**The task:** Copy exactly the stretch of data below from the line with "Medium | Low | Beginner |" through the line with "Medium | Intermediate |", including both of those lines.

- - -

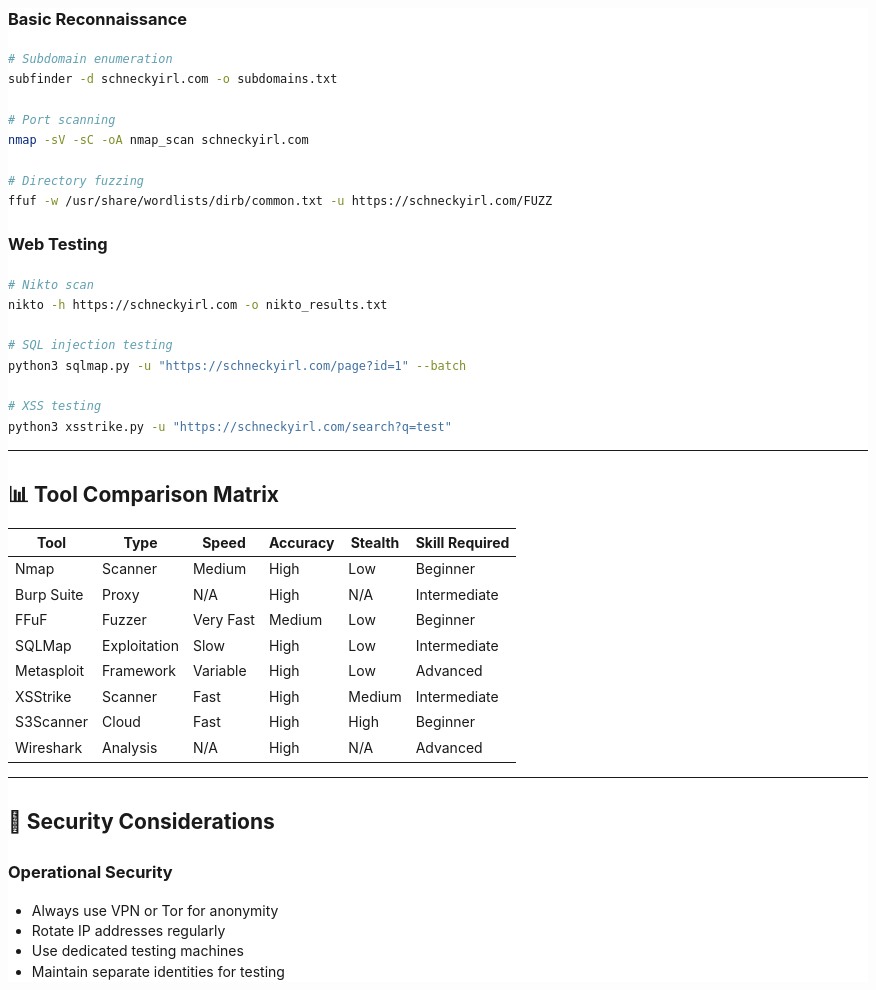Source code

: ### Basic Reconnaissance
```bash
# Subdomain enumeration
subfinder -d schneckyirl.com -o subdomains.txt

# Port scanning
nmap -sV -sC -oA nmap_scan schneckyirl.com

# Directory fuzzing
ffuf -w /usr/share/wordlists/dirb/common.txt -u https://schneckyirl.com/FUZZ
```

### Web Testing
```bash
# Nikto scan
nikto -h https://schneckyirl.com -o nikto_results.txt

# SQL injection testing
python3 sqlmap.py -u "https://schneckyirl.com/page?id=1" --batch

# XSS testing
python3 xsstrike.py -u "https://schneckyirl.com/search?q=test"
```

---

## 📊 Tool Comparison Matrix

| Tool | Type | Speed | Accuracy | Stealth | Skill Required |
|------|------|-------|----------|---------|----------------|
| Nmap | Scanner | Medium | High | Low | Beginner |
| Burp Suite | Proxy | N/A | High | N/A | Intermediate |
| FFuF | Fuzzer | Very Fast | Medium | Low | Beginner |
| SQLMap | Exploitation | Slow | High | Low | Intermediate |
| Metasploit | Framework | Variable | High | Low | Advanced |
| XSStrike | Scanner | Fast | High | Medium | Intermediate |
| S3Scanner | Cloud | Fast | High | High | Beginner |
| Wireshark | Analysis | N/A | High | N/A | Advanced |

---

## 🔐 Security Considerations

### Operational Security
- Always use VPN or Tor for anonymity
- Rotate IP addresses regularly
- Use dedicated testing machines
- Maintain separate identities for testing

- - -

**Finished exercise:**
| FFuF | Fuzzer | Very Fast | Medium | Low | Beginner |
| SQLMap | Exploitation | Slow | High | Low | Intermediate |
| Metasploit | Framework | Variable | High | Low | Advanced |
| XSStrike | Scanner | Fast | High | Medium | Intermediate |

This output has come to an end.